Of course, for a project like this, we needed a suitable enclosure. We spent a couple of hours in the workshop to build this:

The front view doesn’t quite do this design justice; here’s a photo from the side:

Finally, here’s a video of the assembled calculator handling fractions, negative numbers, and division:

### How many relays would you really need?

It depends. If we settle for primitive inputs and outputs — say, columns of fixed-position switches and indicators — then addition and subtraction can be done in a single step with an adder circuit of a sufficient width. The total number of relays would be a low multiple of the number of input bits.

The picture gets more complicated if we want to implement multiplication and division. These operations are most practically implemented as a series of steps. You’d need a clock, a “microcode sequencer”, and an array of multiplexers that flexibly connect registers to perform loads, stores, and ALU operations.

Even more complexity arises if we desire to support modern-style input, with digits typed in left-to-right.

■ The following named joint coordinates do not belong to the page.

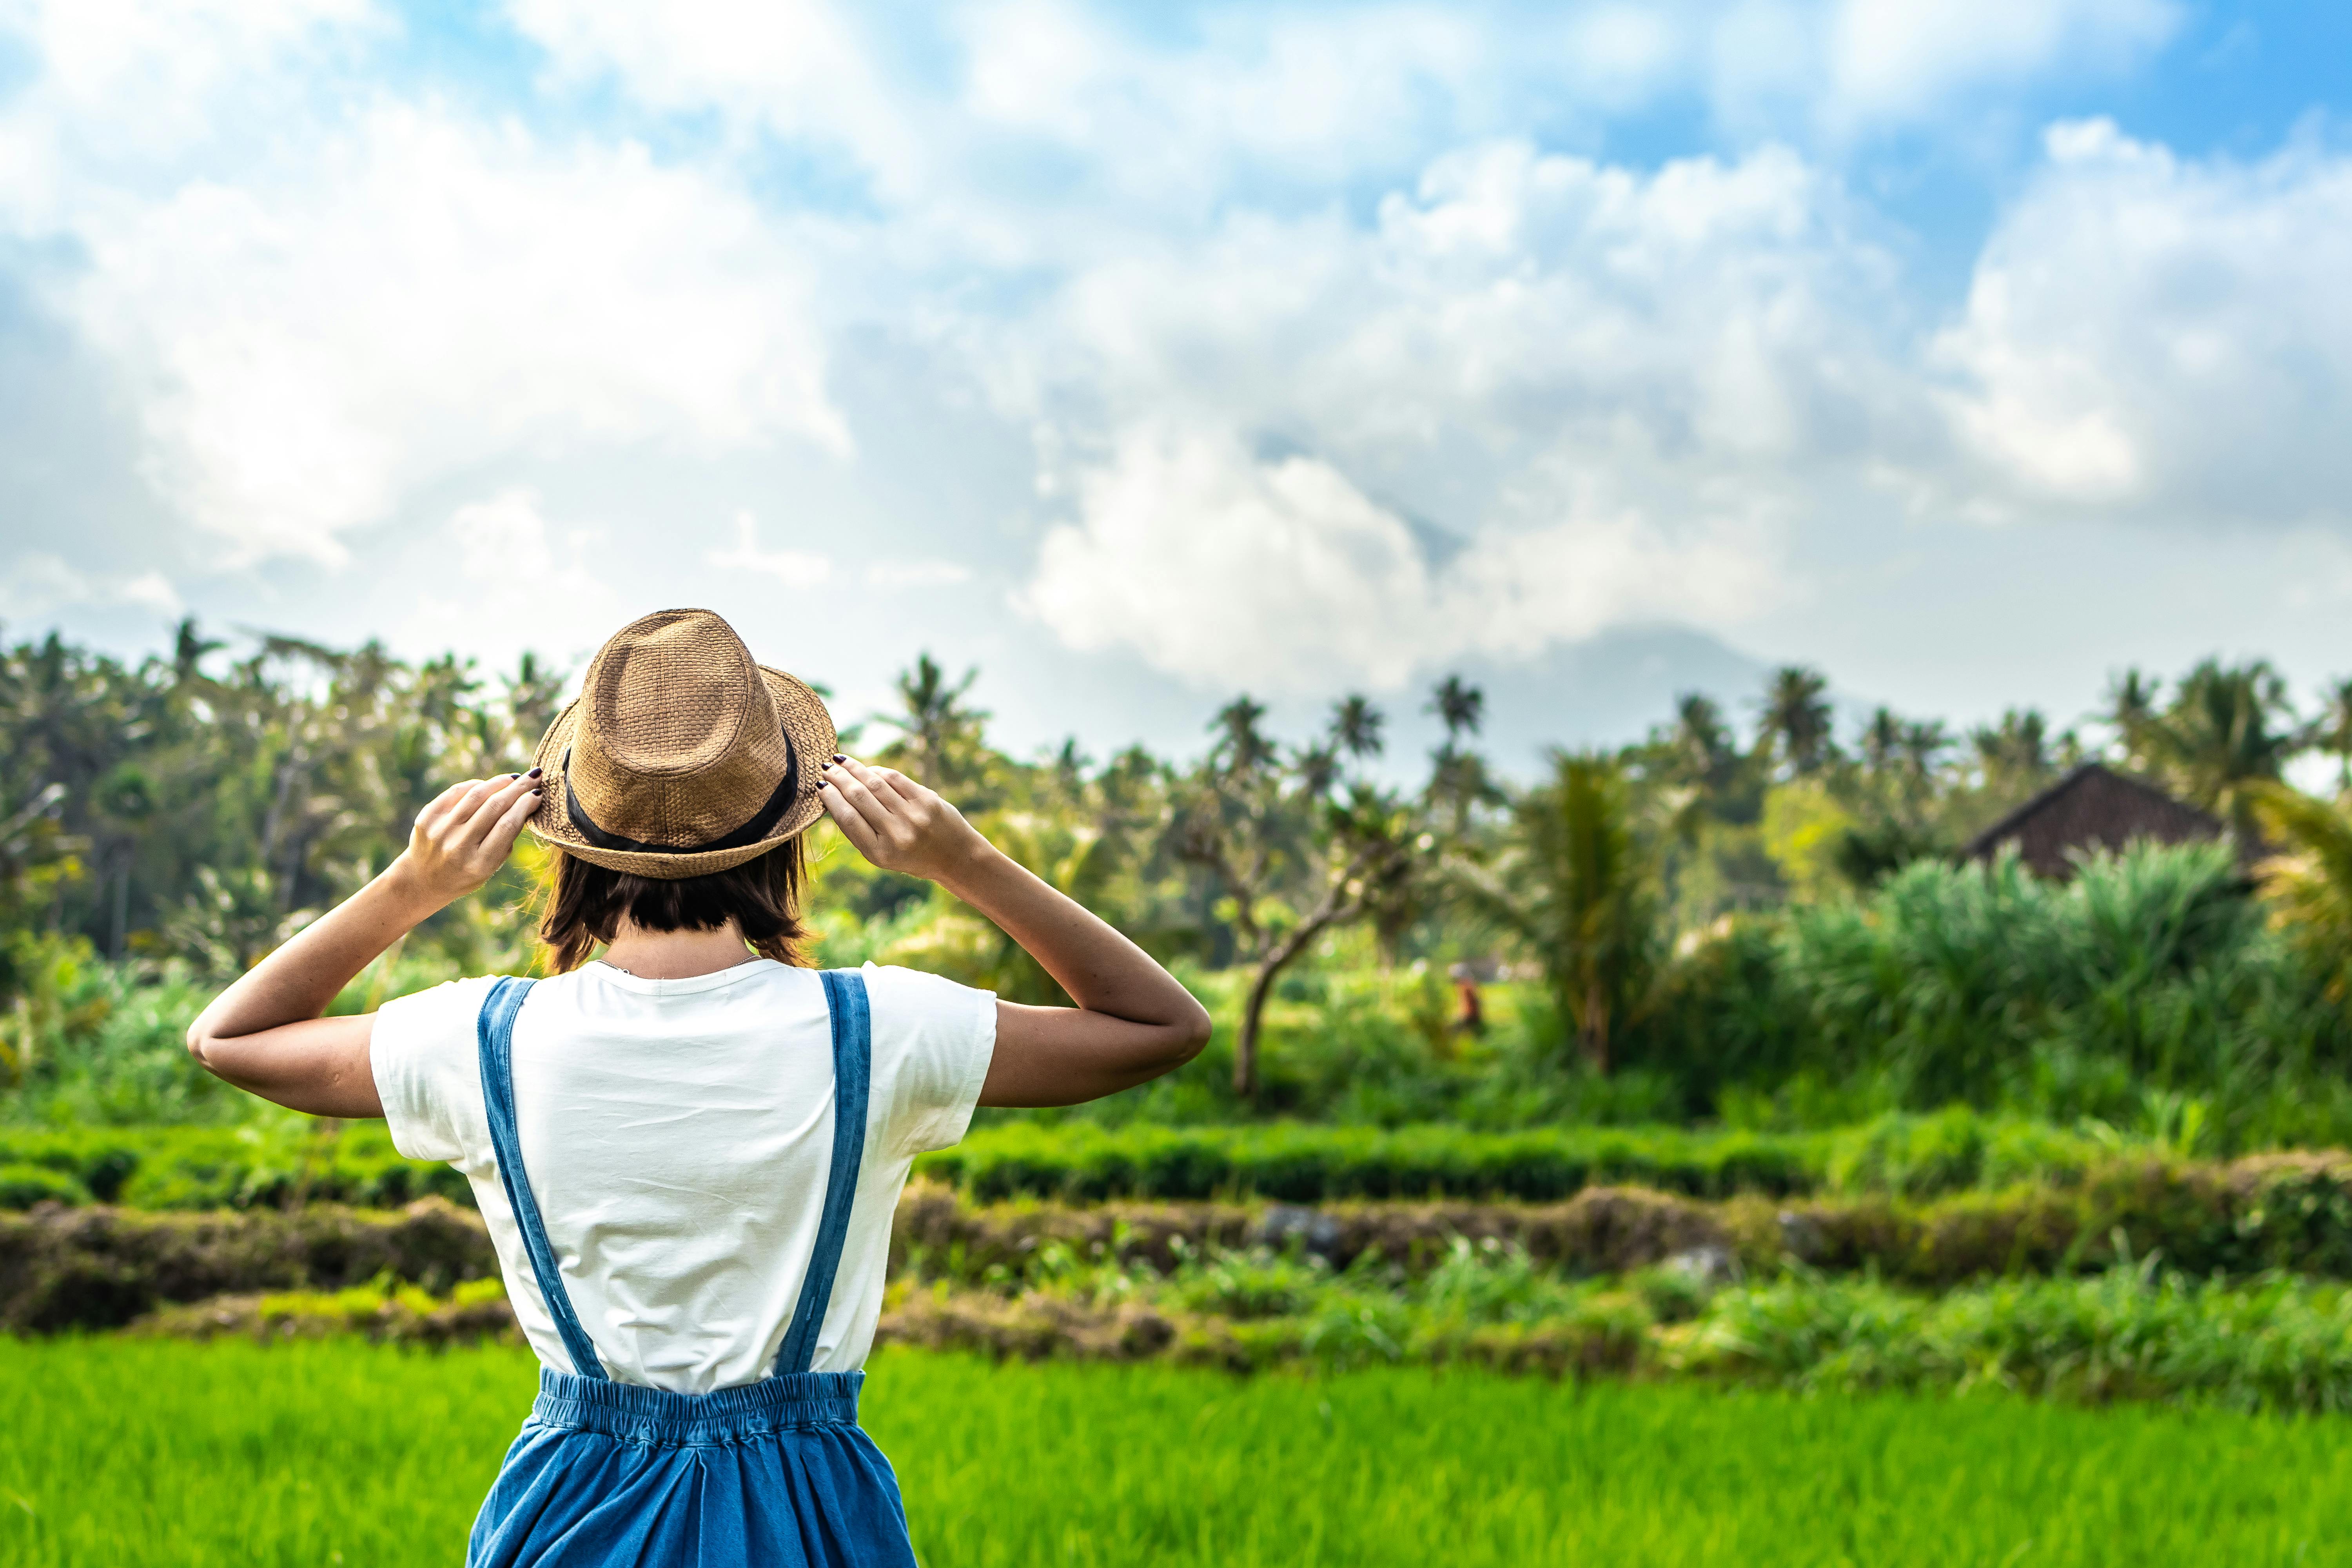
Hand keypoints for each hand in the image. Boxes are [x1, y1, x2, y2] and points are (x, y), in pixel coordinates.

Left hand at [396, 771, 543, 905]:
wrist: (422, 881)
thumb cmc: (466, 873)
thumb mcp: (491, 867)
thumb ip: (506, 839)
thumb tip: (526, 801)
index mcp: (479, 864)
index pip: (508, 825)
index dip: (526, 804)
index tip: (538, 793)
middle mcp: (458, 846)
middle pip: (495, 806)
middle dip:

Because the operands need to be right-aligned for display and calculation, and the number of digits to be entered isn’t known beforehand, more circuitry would be needed to implement the necessary shifts.

In the end, precise estimates are hard, but extrapolating from early transistor calculators such as Friden EC-130, I’d wager that around 500 relays would be needed for the task.

At $6 a piece, the relays I’m using in this project wouldn’t be a wise choice; that said, subminiature signal relays, such as Kemet EA2-5NU, would result in a final price tag of under $1,000 — and in a reasonable desk footprint, too.

Power shouldn’t be a major issue — we’re talking tens of watts — but performance is a limiting factor. For subminiature relays, 200 Hz is probably the upper limit. For larger relays, 50 Hz is a lot.

Now that I have this “introductory” project wrapped up, I might be tempted to give a 100% relay-based calculator a try…

*You can download the source code for Calc-U-Later here. For a* *categorized list of my other articles on electronics, click here.*

## Now you're thinking with relays

Shouldn't the first line here:

```

Out = (In_A AND In_B) XOR In_C

Out_C = (In_A AND In_B) OR (In_C AND (In_A OR In_B))

```

be `Out = (In_A AND In_B) OR In_C` ?

Otherwise Out for in_a = 1, in_b = 1, in_c = 1 would be 0, right?

Just for fun: a reader on Mastodon pointed me to https://github.com/olofk/serv, which is an attempt to implement a RISC-V CPU using the absolute minimum number of... well, things. I think their goal is to optimize FPGA implementations with LUTs and flip-flops, but they also have a CMOS estimate of 2,100 gates.

This is within the ballpark of what's still realistically possible with relay logic, so one could build a dreadfully slow RISC-V relay computer.